Терехов (презрительно). Милиция. Идиоты… (Достает из кармана шприц, пакетик.)
Катя.Терехов! (Пытается отнять у него шприц.) Что ты делаешь!..
Терехов (громко, истерично). Не трогай меня! Уйди! Я тебя ненавижу!
Катя села на корточки и заплакала.
Появился швейцар.
Швейцар (прислушивается). Чу!.. Показалось… Сначала надо крикнуть: «Стой! Кто идет!» Вот так. (Кричит.) «Стой! Кто идет!» Потом: «Стой! Стрелять буду…» А потом уже на изготовку… Вот так стоишь один на посту и думаешь… Думаешь, думаешь… А они все ходят, ходят… Пропуск спросишь, как положено — обижаются. Нет, не тот народ. А все из-за чего? Из-за заграницы. Не было бы ее, как бы хорошо жили. Давно бы коммунизм построили. Я бы сейчас в светлом будущем жил. Ходил бы в галифе, в сапогах… Собака бы была у меня, овчарка. Эти разве поймут, как надо на посту стоять? Им бы только какую-нибудь шалаву в номер к себе провести да буги-вуги спеть… Эх, было время…
Появился пограничник с собакой. На пограничнике — форма с петлицами, галифе, в руках трехлинейка. Пограничник подозрительно посмотрел по сторонам. Собака тоже. Исчезли.
Вот говорят: «Сталин, Сталин…» Не знают, а говорят… Молодежи голову морочат. А при Сталине попробовал бы кто без пропуска в гостиницу пройти? Развинтился народ. Нет порядка, а какое же без порядка светлое будущее? Одни шпионы. Вот, допустим, взять нашу работу — швейцаров. Не хочет идти в нее молодежь, а почему? Потому что работать не хотят. Вот почему. Потому и не идут. А кто же тогда будет пропуска проверять? Нас бы, швейцаров, в правительство. Мы бы сделали швейцарское правительство. Не дай бог, чтобы из швейцаров, а из тех, кто всегда начеку. Тогда не то, что в гостиницу — из дома без пропуска не выйдешь. Одним словом, хорошо тогда будет. Как при Карацюпе. (Ушел.)

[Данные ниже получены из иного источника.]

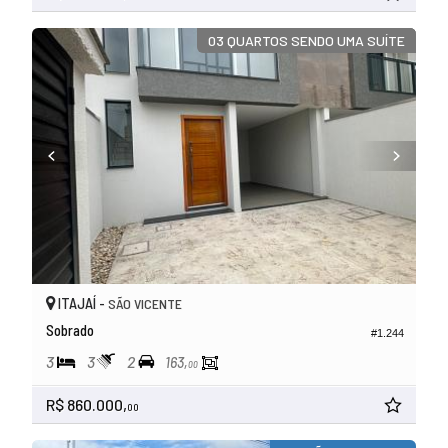
03 QUARTOS SENDO UMA SUÍTE
ITAJAÍ -
SÃO VICENTE
Sobrado
#1.244
3
3
2
163,
00
R$ 860.000,
00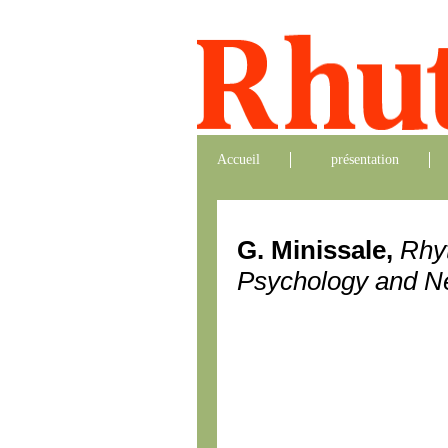
Accueil
présentation
G. Minissale,
Rhyt
Psychology and N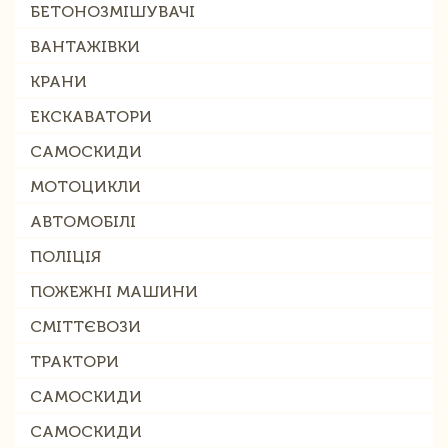
БЕТОНОЗМІШУВАЧІ
ВАНТАЖІВКИ
КРАНИ
ЕКСКАВАТОРИ
САМОСКИДИ
МОТОЦИКЛИ
АВТОМОБІЛІ
ПОЛІЦІЯ
ПОЖЕЖНІ МАШИНИ
СМІТТЄВОЗИ
ТРАКТОРИ
САМОСКИДИ
САМОСКИДИ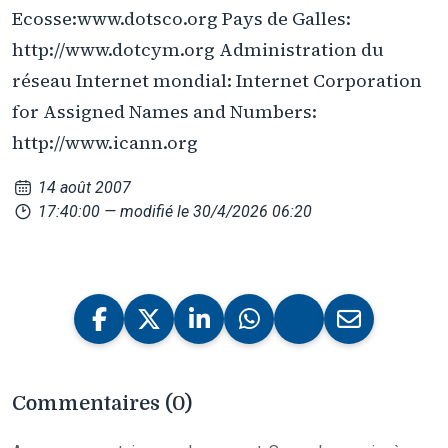
Ecosse:www.dotsco.org Pays de Galles:
http://www.dotcym.org Administration du
réseau Internet mondial: Internet Corporation
for Assigned Names and Numbers:
http://www.icann.org
14 août 2007
17:40:00
— modifié le 30/4/2026 06:20
Commentaires (0)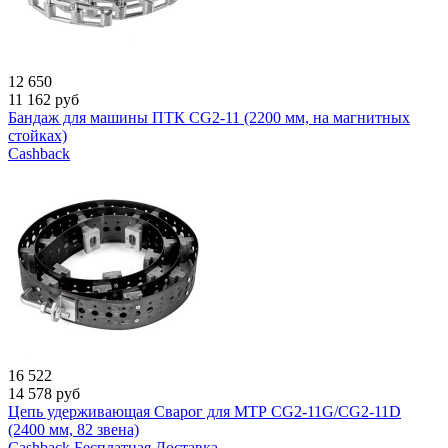
12 650
11 162
руб
Бандаж для машины ПТК CG2-11 (2200 мм, на магнитных
стойках)
Cashback
16 522
14 578
руб
Цепь удерживающая Сварог для МТР CG2-11G/CG2-11D
(2400 мм, 82 звена)
Cashback
Бесплатная Доставка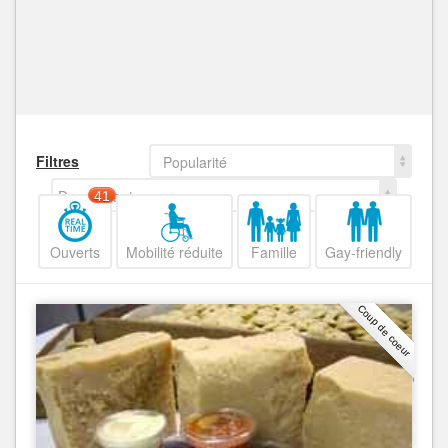
Filtres
Popularité
Decroissant
41
Ouverts
Mobilité réduite
Famille
Gay-friendly
Coup de coeur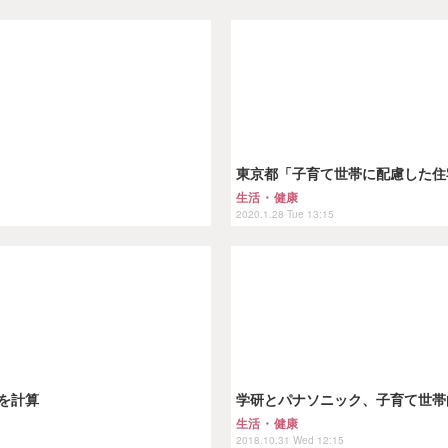
東京都「子育て世帯に配慮した住宅
生活・健康
2020.1.28 Tue 13:15
を計算
学研とパナソニック、子育て世帯
生活・健康
2018.10.31 Wed 12:15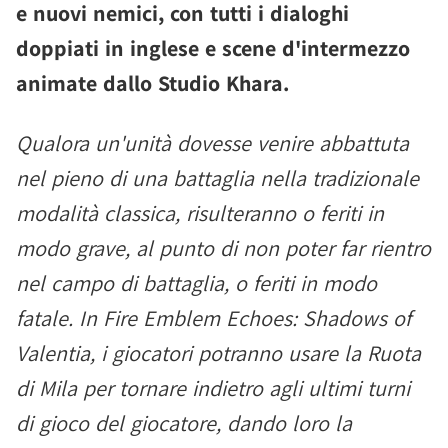
e nuovi nemici, con tutti i dialoghi
doppiati in inglese e scene d'intermezzo
animate dallo Studio Khara.
Qualora un'unità dovesse venire abbattuta
nel pieno di una battaglia nella tradizionale
modalità classica, risulteranno o feriti in
modo grave, al punto di non poter far rientro
nel campo di battaglia, o feriti in modo
fatale. In Fire Emblem Echoes: Shadows of
Valentia, i giocatori potranno usare la Ruota
di Mila per tornare indietro agli ultimi turni
di gioco del giocatore, dando loro la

Терехов сел на пол, вытянул ноги. Положил Кате руки на плечи. Катя отдернула руку.
Терехов.Они мне дозу дали… Бесплатно. Сейчас, сейчас… Ты хочешь со мной? Ты не знаешь, что ты увидишь сейчас?! Тебе будет тепло! Птицы полетят… Давай… У меня еще есть…
Катя сидела, закрыв лицо руками.
Где-то там, в московском пространстве, стоял Лебедев.
Лебедев.«Но он писал и писал дальше. Буквы становились все неразборчивее и неразборчивее. И мне стоило большого труда расшифровать этот текст. Последние строчки в жизни восемнадцатилетнего парня… Шли имена, фамилии… Иногда какие-то восклицания. Иногда слова, значение которых я так и не понял. Это был его последний привет, последние мысли перед тем, как наступила темнота…»
Катя прижалась к стене, плечи ее вздрагивали от слез.
11.
Странным было место, куда вдруг занесло журналиста Лебедева. То слышалась пулеметная очередь, то свист низко летящего снаряда, то гул и рев танковой колонны. То ракеты освещали пространство, как будто на какой-то войне. Лебедев торопливо шел, вогнув голову в плечи, испуганно оглядывался. И, наконец, увидел полковника. Полковник — в полевой форме, опоясанный ремнями и в каске, бежал низко пригнувшись.